[Items from a dataset]
- - - - - - -

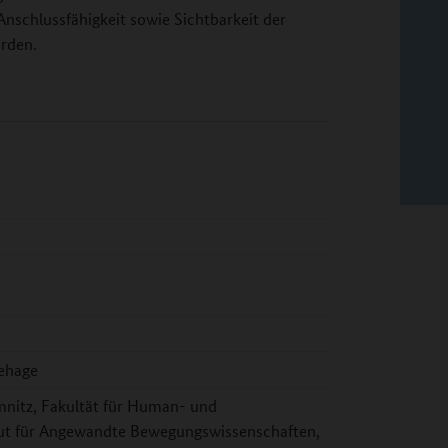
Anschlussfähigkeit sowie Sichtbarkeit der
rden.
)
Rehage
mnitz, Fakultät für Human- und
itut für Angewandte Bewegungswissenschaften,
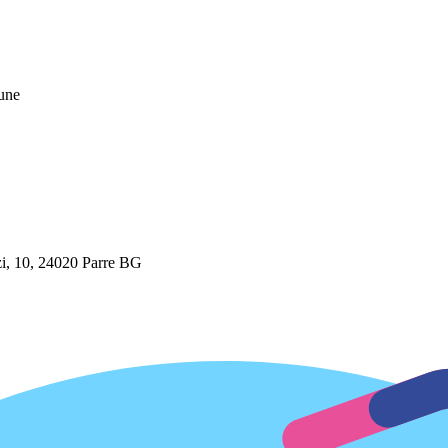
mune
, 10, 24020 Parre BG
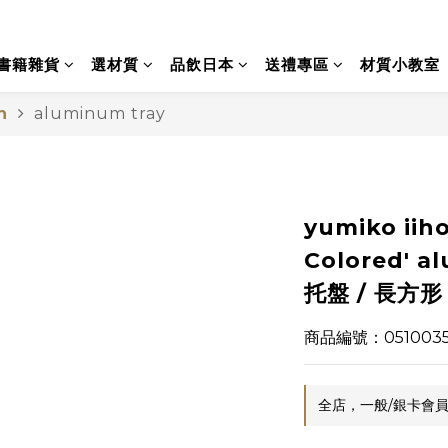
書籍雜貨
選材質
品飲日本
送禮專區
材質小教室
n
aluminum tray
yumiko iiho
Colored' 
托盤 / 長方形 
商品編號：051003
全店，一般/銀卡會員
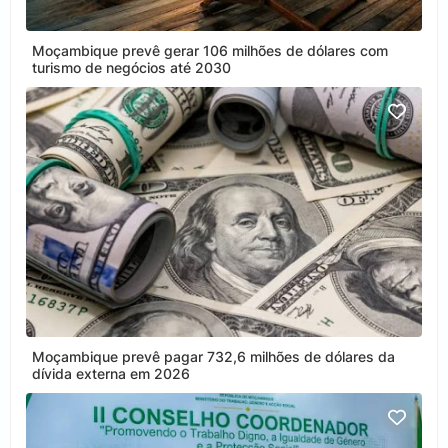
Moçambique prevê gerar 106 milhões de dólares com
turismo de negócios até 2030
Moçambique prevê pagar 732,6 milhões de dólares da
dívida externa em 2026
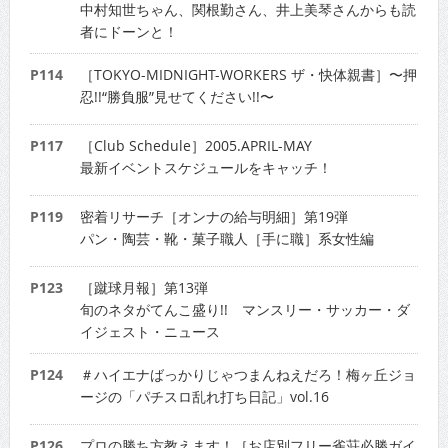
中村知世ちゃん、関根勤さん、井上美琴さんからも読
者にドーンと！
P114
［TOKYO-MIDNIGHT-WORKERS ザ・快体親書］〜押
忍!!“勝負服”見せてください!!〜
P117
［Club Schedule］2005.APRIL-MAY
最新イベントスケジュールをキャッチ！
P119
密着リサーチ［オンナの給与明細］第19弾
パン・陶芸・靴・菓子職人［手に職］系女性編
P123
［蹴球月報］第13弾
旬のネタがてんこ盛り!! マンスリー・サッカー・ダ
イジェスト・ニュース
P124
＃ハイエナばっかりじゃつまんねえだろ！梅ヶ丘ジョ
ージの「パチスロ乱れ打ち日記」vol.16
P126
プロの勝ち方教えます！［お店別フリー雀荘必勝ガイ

- - - - - - -

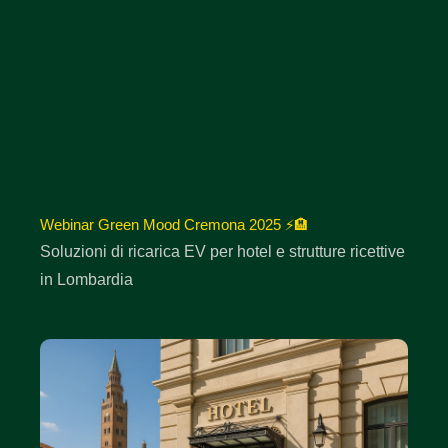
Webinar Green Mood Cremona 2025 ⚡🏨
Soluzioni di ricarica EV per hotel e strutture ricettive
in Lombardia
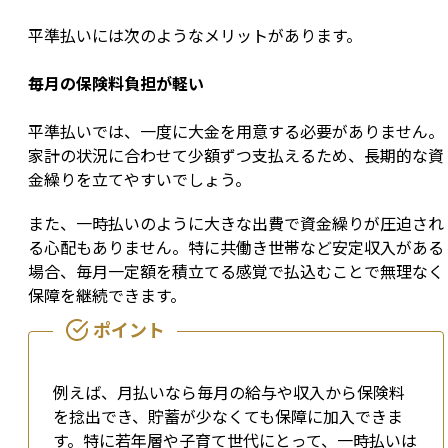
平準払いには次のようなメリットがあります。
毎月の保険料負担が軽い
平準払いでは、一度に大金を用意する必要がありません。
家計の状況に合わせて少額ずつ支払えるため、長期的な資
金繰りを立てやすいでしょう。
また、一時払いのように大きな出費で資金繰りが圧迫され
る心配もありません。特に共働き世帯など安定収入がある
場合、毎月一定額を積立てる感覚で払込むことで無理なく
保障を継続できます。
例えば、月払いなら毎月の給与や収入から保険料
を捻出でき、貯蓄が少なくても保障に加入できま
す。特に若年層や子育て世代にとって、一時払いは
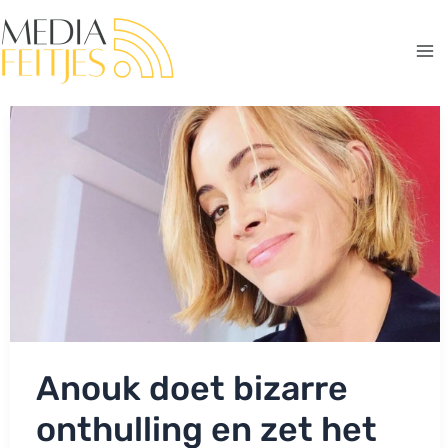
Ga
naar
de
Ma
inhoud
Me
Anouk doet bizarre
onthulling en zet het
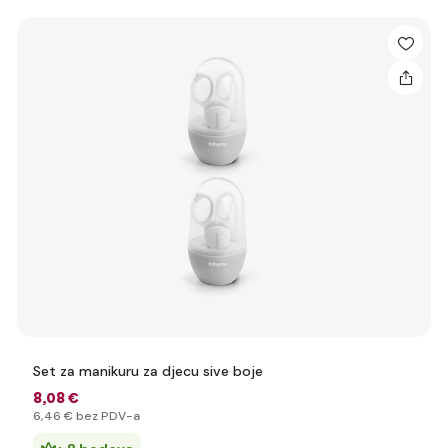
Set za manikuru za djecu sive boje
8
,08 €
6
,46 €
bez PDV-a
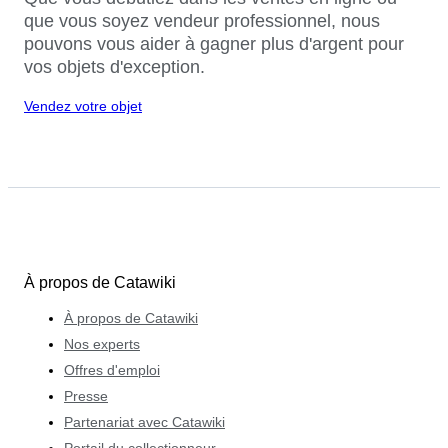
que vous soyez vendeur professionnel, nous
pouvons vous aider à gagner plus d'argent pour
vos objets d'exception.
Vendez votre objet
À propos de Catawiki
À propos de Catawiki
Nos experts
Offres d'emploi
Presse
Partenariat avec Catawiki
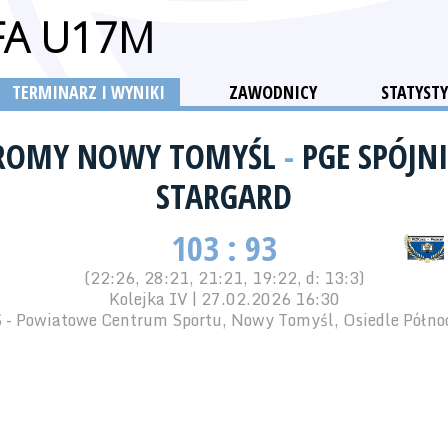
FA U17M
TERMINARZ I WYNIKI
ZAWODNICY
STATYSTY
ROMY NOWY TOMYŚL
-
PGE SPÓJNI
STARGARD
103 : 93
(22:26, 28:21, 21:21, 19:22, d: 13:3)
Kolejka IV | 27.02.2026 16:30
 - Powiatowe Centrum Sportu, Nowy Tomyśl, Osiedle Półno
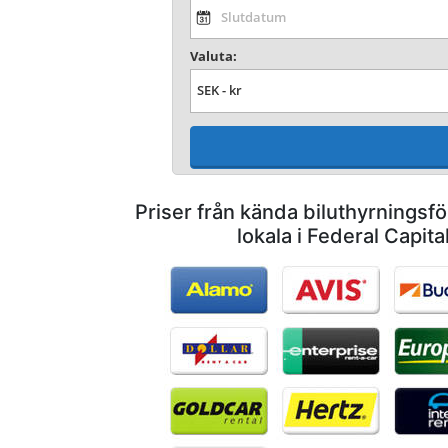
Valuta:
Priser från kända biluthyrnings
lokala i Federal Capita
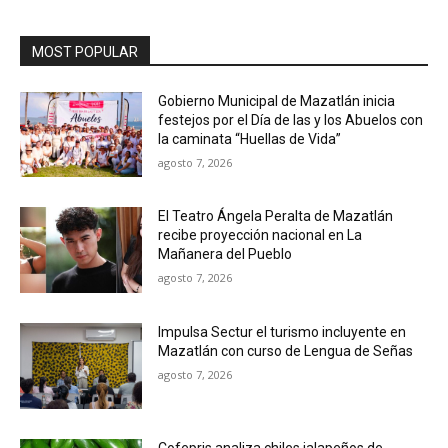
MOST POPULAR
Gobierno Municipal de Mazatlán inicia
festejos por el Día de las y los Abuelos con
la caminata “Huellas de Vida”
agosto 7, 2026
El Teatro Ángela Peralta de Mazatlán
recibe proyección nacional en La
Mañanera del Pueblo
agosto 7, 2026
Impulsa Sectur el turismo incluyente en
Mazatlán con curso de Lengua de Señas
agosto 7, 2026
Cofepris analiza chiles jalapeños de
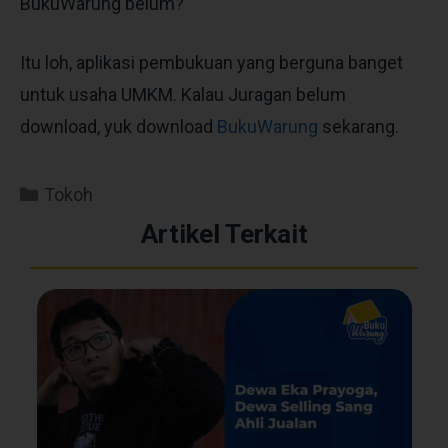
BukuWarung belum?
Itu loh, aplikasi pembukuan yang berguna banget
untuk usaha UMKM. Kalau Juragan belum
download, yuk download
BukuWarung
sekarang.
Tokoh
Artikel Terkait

- - - - - - -

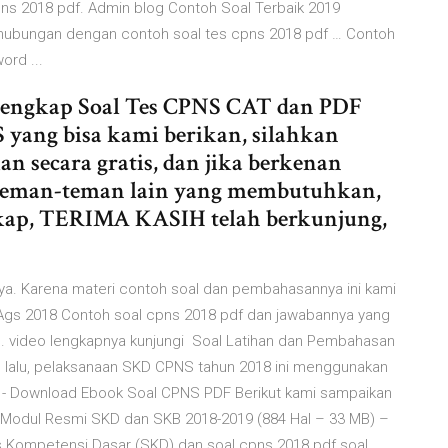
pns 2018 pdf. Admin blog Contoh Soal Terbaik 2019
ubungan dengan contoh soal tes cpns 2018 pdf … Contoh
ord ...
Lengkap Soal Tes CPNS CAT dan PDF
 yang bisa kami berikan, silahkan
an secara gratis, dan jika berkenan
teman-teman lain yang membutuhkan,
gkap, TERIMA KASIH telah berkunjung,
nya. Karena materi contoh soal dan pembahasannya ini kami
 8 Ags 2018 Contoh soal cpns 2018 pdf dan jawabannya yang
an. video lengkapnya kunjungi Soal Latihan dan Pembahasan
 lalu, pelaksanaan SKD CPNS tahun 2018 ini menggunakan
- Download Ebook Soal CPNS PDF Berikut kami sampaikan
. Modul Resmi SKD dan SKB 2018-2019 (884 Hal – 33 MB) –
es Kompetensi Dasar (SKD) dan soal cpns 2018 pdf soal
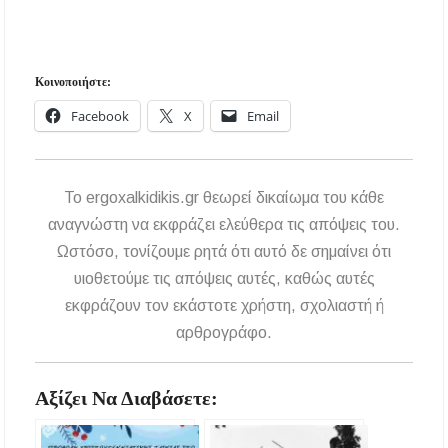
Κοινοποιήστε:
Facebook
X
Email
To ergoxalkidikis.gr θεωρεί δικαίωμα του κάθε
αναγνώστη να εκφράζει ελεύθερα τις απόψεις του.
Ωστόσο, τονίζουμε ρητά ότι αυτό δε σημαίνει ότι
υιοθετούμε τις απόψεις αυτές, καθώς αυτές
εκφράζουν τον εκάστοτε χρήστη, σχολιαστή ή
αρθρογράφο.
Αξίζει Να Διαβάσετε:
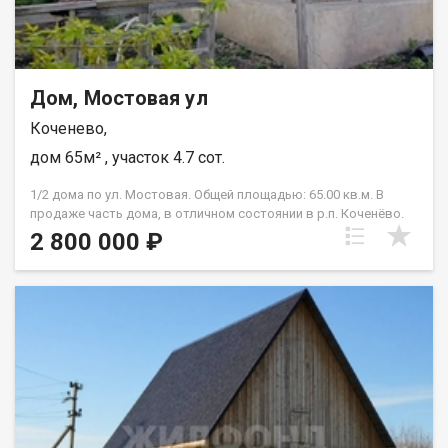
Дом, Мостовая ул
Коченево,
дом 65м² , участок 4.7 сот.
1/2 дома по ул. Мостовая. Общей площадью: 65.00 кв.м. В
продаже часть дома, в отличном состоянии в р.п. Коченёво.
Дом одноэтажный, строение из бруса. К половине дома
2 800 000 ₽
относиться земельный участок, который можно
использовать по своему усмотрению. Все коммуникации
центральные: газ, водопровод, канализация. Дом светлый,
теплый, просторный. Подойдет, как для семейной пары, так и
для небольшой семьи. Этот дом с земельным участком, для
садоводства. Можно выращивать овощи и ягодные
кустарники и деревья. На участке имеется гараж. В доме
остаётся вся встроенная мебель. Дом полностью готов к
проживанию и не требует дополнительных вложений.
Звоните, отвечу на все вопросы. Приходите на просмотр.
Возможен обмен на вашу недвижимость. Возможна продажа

- - - - - - -

• [Work instructions]
Please repeat the text lines word for word, beginning at the line that has "Webinar Green Mood Cremona 2025 ⚡🏨" and stopping after the line that has "lokala i Federal Capita". Leave the pictures out of your answer.

• [Answer to this exercise]
Webinar Green Mood Cremona 2025 ⚡🏨
Soluzioni di ricarica EV per hotel e strutture ricettive
in Lombardia
平準払いには次のようなメリットがあります。
毎月の保険料負担が軽い
平準払いでは、一度に大金を用意する必要がありません。
家計の状況に合わせて少額ずつ支払えるため、長期的な資
金繰りを立てやすいでしょう。
また、一時払いのように大きな出費で資金繰りが圧迫され
る心配もありません。特に共働き世帯など安定収入がある
場合、毎月一定額を積立てる感覚で払込むことで無理なく
保障を継続できます。
例えば、月払いなら毎月の給与や収入から保険料
を捻出でき、貯蓄が少なくても保障に加入できま
す。特に若年層や子育て世代にとって、一時払いは
Ga
naar
de
Ma
inhoud
Me
Anouk doet bizarre
onthulling en zet het
Set za manikuru za djecu sive boje
8
,08 €
6
,46 €
bez PDV-a
que vous soyez vendeur professionnel, nous
pouvons vous aider à gagner plus d'argent pour
vos objets d'exception.
Vendez votre objet
À propos de Catawiki
À propos de Catawiki
Nos experts
Offres d'emploi
Presse
Partenariat avec Catawiki
FA U17M
TERMINARZ I WYNIKI
ZAWODNICY
STATYSTY
ROMY NOWY TOMYŚL
-
PGE SPÓJNI
STARGARD
103 : 93
(22:26, 28:21, 21:21, 19:22, d: 13:3)
Kolejka IV | 27.02.2026 16:30
 - Powiatowe Centrum Sportu, Nowy Tomyśl, Osiedle Półno
Valuta:
Priser från kända biluthyrnings
lokala i Federal Capita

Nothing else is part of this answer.